PLAQUEMINE, La. — All the talk of limiting or eliminating fees related to overdraft programs is missing a number of key points, observes one CEO.

Jeffrey Hendrickson, president/CEO of Dow Louisiana FCU, said that eliminating courtesy pay programs will not change consumer behavior.

"They just find another way to get the funds when they need money," he said, "And, NSFs are already going away as a part of the consumer's transition to debit and credit cards for payment. By removing courtesy pay, the checking and membership account will most likely go away and the individual will seek out organizations that thrive on keeping them coming back indefinitely. There are many organizations who will supply consumers with short term, high-risk loans. Credit unions cannot price high enough on the lending side to make this profitable as just a loan and offer the service, nor are we set-up to work through the heavy contact process that is normally required to keep these folks paying timely."

Hendrickson stressed that not all courtesy pay programs are equal.

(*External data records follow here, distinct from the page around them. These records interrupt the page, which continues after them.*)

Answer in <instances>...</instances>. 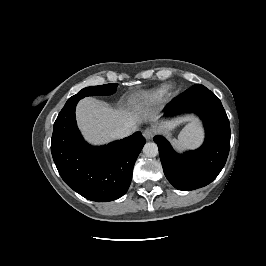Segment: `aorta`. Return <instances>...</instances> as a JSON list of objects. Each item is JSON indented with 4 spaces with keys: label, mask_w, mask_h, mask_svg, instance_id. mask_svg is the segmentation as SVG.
<instances>
[{
    "label": "aorta",
    "mask_w": 266,
    "mask_h": 266,
    "mask_svg": "<svg viewBox=\"0 0 266 266\" xmlns=\"http://www.w3.org/2000/svg\"><path fill=\"white\" fill-rule=\"evenodd\" d=\"M143 153L146 157H156L158 155V146L154 142H148L143 147Z\"/></svg>",
    "instance_id": "1"
}]
</instances>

"I fundamentally believe that most credit union boards and CEOs are trying to do the best they can to offer great service to their members," he said. "We are in an industry that allows you to set your policies and procedures within a framework allowed by NCUA and legislation - as long as a credit union is doing that, no one has a right to really make judgments because they don't answer to the board or membership of that credit union."

Hendrickson said that by eliminating courtesy pay or restricting NSF fee income, the checking programs will have to change.

"Consumer behavior will not change, and I believe they will be paying similar costs for the service by going somewhere else," he said. "We are just changing the hands of who receives the income. I would prefer it be credit unions so we can continue the outreach and education programs. More than likely, fewer individuals will have access to checking which will force the underserved to the predatory lending organizations that will open up more locations to serve their needs. Eliminating programs or restricting fees will only hurt consumers and credit unions in the long run."

According to CUNA, based on fee surveys from 2006-07 and 2008-09, at year-end 2007 CU fee income accounted for 12% of gross income. By comparison, the same figure was 7.9% at year-end 2000. At year-end 2007, NSF/overdraft accounted for 43.1% of total fee income. As of year-end 2005, on average, credit union fee income accounted for 13.3% of gross income. That was up from 12% in 2004, and 8% in 2001. The largest source of fee income for credit unions was NSF/overdraft fees, accounting for 41.3% of total fees. The surveys also showed that fee income at mid-year 2009 accounted for 11.5% of total income.